[START DOCUMENT TEXT]

Patyegarang (c 1780s) was an Australian Aboriginal woman, thought to be from the Cammeraygal clan of the Eora nation.  Patyegarang (pronounced Pa-te-ga-rang) taught William Dawes the language of her people and is thought to be one of the first people to have taught an Aboriginal language to the early colonists in New South Wales.

Contact with the colonists
Patyegarang was aged around 15 when she became a guide and language teacher to William Dawes. Dawes, an astronomer, mathematician and linguist, was a lieutenant in the Royal Marines on board , of the First Fleet, to the Colony of New South Wales. William Dawes met Patye (as he would call her) when he struck up friendships with the local Cadigal people.

Documenting language
William Dawes was the first person to write down an Australian language. Patyegarang tutored Dawes in his understanding and assisted in the documentation of the Dharug or Eora language spoken by the Cadigal people and other tribes, sometimes referred to as the Sydney language.   Patyegarang was one of the first people to have taught an Aboriginal language to a non-Aboriginal person.  Together they made the first detailed study of Australian Indigenous languages, compiling vocabularies, grammatical forms, and many expressions in the language during his three-year stay in the colony.

[END DOCUMENT TEXT]

List every name that the passage on Patyegarang gives for the language she taught William Dawes.

[START ITEMS]

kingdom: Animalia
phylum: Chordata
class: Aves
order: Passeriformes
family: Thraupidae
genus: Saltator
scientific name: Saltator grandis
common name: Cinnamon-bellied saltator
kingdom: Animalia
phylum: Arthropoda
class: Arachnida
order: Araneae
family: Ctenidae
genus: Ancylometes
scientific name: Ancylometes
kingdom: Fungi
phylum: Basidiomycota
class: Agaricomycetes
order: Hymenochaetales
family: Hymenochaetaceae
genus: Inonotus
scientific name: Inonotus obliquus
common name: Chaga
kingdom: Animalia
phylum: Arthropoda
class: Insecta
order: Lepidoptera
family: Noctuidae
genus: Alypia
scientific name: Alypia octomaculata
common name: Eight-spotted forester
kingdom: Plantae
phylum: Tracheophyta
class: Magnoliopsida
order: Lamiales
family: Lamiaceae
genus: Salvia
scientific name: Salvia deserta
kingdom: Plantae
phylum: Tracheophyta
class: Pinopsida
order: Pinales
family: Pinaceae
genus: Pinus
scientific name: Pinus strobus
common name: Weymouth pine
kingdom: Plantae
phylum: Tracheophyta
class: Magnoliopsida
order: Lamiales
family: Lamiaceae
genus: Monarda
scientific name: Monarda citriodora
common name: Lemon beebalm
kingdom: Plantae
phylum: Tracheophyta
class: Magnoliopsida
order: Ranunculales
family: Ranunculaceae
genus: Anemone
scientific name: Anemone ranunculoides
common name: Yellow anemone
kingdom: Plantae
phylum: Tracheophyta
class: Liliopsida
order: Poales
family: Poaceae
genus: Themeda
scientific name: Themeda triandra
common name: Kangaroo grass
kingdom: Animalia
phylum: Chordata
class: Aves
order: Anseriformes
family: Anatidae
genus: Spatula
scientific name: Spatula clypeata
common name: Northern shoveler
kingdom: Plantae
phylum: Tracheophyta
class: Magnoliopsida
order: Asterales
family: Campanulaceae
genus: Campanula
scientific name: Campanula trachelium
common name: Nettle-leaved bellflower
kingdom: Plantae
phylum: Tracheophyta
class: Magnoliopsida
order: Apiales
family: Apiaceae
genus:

[END ITEMS]

COMPLETE RESPONSE
Dharug, Eora, the Sydney language